Attempts to expand the San Diego Convention Center and strengthen one of the region’s great economic engines have fallen victim to civic bumbling and missteps over the years, leading to frustration from many stakeholders and to bafflement from residents. But instead of wading through all this baggage, here’s a simple way to think about the issue: Expansion remains a good idea — the sooner, the better.

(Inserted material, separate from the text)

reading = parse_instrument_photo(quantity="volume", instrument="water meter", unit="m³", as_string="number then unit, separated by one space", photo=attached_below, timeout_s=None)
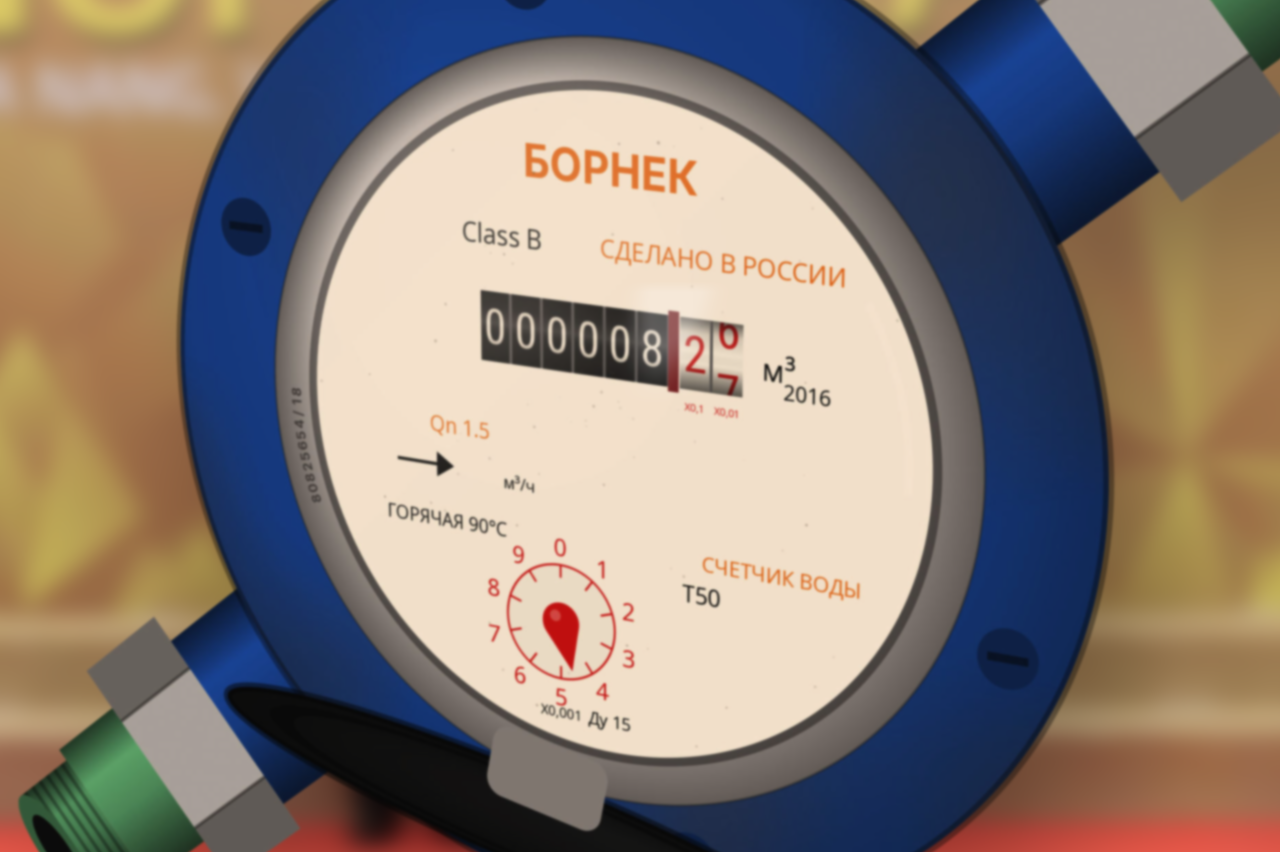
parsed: 8.264 m³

This is why The San Diego Union-Tribune Editorial Board urges the City Council at its April 15 meeting to put a signature-qualified hotel room tax measure — one that would fund the convention center’s expansion as well as homeless services and road repairs — before voters in the March 2020 primary. As U-T columnist Michael Smolens recently detailed, there are many complications. Some high-profile local groups don’t think convention center expansion is nearly compelling enough an issue for the City Council to exempt the vote from the measure approved by San Diegans in November 2016 that requires that citizens’ ballot initiatives should in normal circumstances only be considered in general elections. Also, in May, the Port Commission is expected to consider approval of a $300 million hotel on a waterfront site that some leaders think should be saved for convention center expansion.
But even without that site available, the economic case for expanding the convention center would remain solid. As long as voters understand that visitors would fund the expansion with higher hotel-room tax rates, the chances of getting the needed two-thirds support are strong. City Council members: It’s time to lead on a crucial issue.